Menurut Rivan, keberadaan jalur fungsional tersebut dinilai strategis karena dapat membantu mengurai kemacetan di kawasan Exit Tol Bawen.
Ruas ini juga menjadi alternatif bagi pemudik yang menuju wilayah Magelang, Jawa Tengah, Indonesia, Temanggung, Jawa Tengah, Indonesia, dan Wonosobo, Jawa Tengah, Indonesia.
Selain itu, jalur tersebut terhubung langsung dengan jaringan Jalan Tol Trans Jawa, khususnya ruas Tol Semarang–Solo.
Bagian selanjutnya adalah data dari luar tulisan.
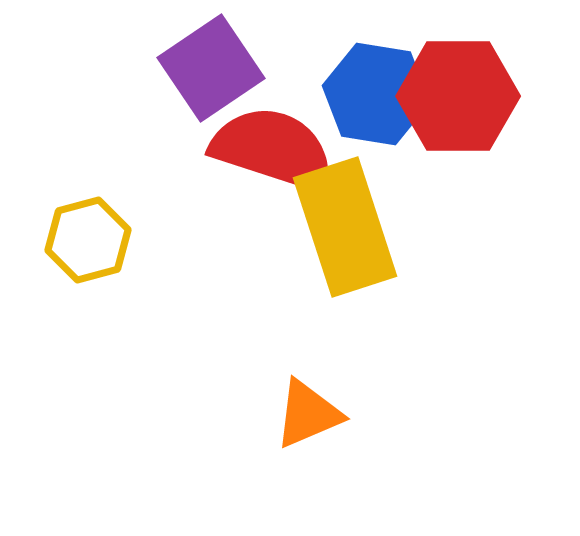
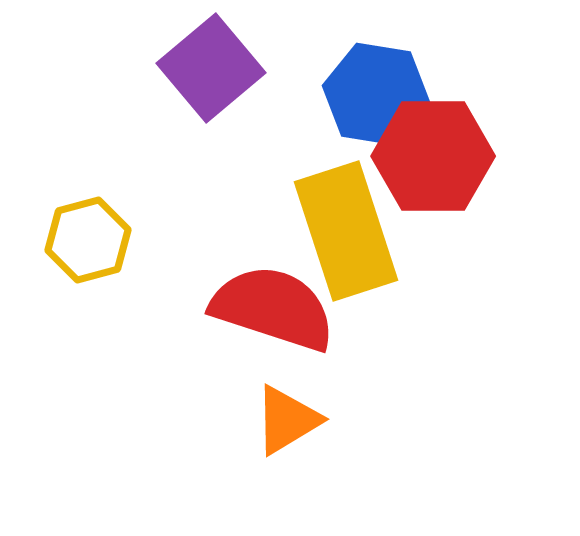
purple square: rotated 6 degrees counterclockwise
red hexagon: moved 25 px left, 60 px down
red semicircle: moved 159 px down
yellow rectangle: moved 1 px right, 4 px down
orange triangle: moved 21 px left, 6 px down; rotated 8 degrees counterclockwise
Dengan kondisi jalan tanpa persimpangan dan lampu lalu lintas, jalur ini diharapkan dapat memangkas waktu perjalanan sekaligus mengurangi kepadatan kendaraan di jalur arteri.
Pengoperasian jalur fungsional juga diharapkan dapat mengurangi antrean kendaraan di sejumlah titik padat seperti kawasan Terminal Bawen dan Pasar Projo Bawen.
Untuk menunjang keselamatan pengguna jalan, pengelola telah menyiapkan berbagai rambu lalu lintas, perangkat keselamatan jalan, serta armada patroli yang disiagakan di sepanjang jalur.
Melalui pengoperasian jalur tersebut, PT Jasa Marga (Persero) Tbk berharap mobilitas masyarakat selama arus mudik dan arus balik Lebaran 2026 dapat berlangsung lebih lancar, aman, dan nyaman.